#### [RECORDS TO USE]

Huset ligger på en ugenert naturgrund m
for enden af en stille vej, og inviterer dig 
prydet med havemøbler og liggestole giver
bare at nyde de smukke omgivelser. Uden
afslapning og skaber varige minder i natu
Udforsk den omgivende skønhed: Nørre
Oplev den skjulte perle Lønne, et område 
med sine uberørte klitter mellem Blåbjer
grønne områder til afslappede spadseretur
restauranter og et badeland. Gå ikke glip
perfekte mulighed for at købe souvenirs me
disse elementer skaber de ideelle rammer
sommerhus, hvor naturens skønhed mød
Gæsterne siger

#### [WHAT IS NEEDED]
Rewrite the listing, putting "feriehus" wherever "sommerhus" appears and changing nothing else.

#### [OUTPUT]
Huset ligger på en ugenert naturgrund m
for enden af en stille vej, og inviterer dig 
prydet med havemøbler og liggestole giver
bare at nyde de smukke omgivelser. Uden
afslapning og skaber varige minder i natu
Udforsk den omgivende skønhed: Nørre
Oplev den skjulte perle Lønne, et område 
med sine uberørte klitter mellem Blåbjer
grønne områder til afslappede spadseretur
restauranter og et badeland. Gå ikke glip
perfekte mulighed for at købe souvenirs me
disse elementer skaber de ideelle rammer
feriehus, hvor naturens skønhed mød
Gæsterne siger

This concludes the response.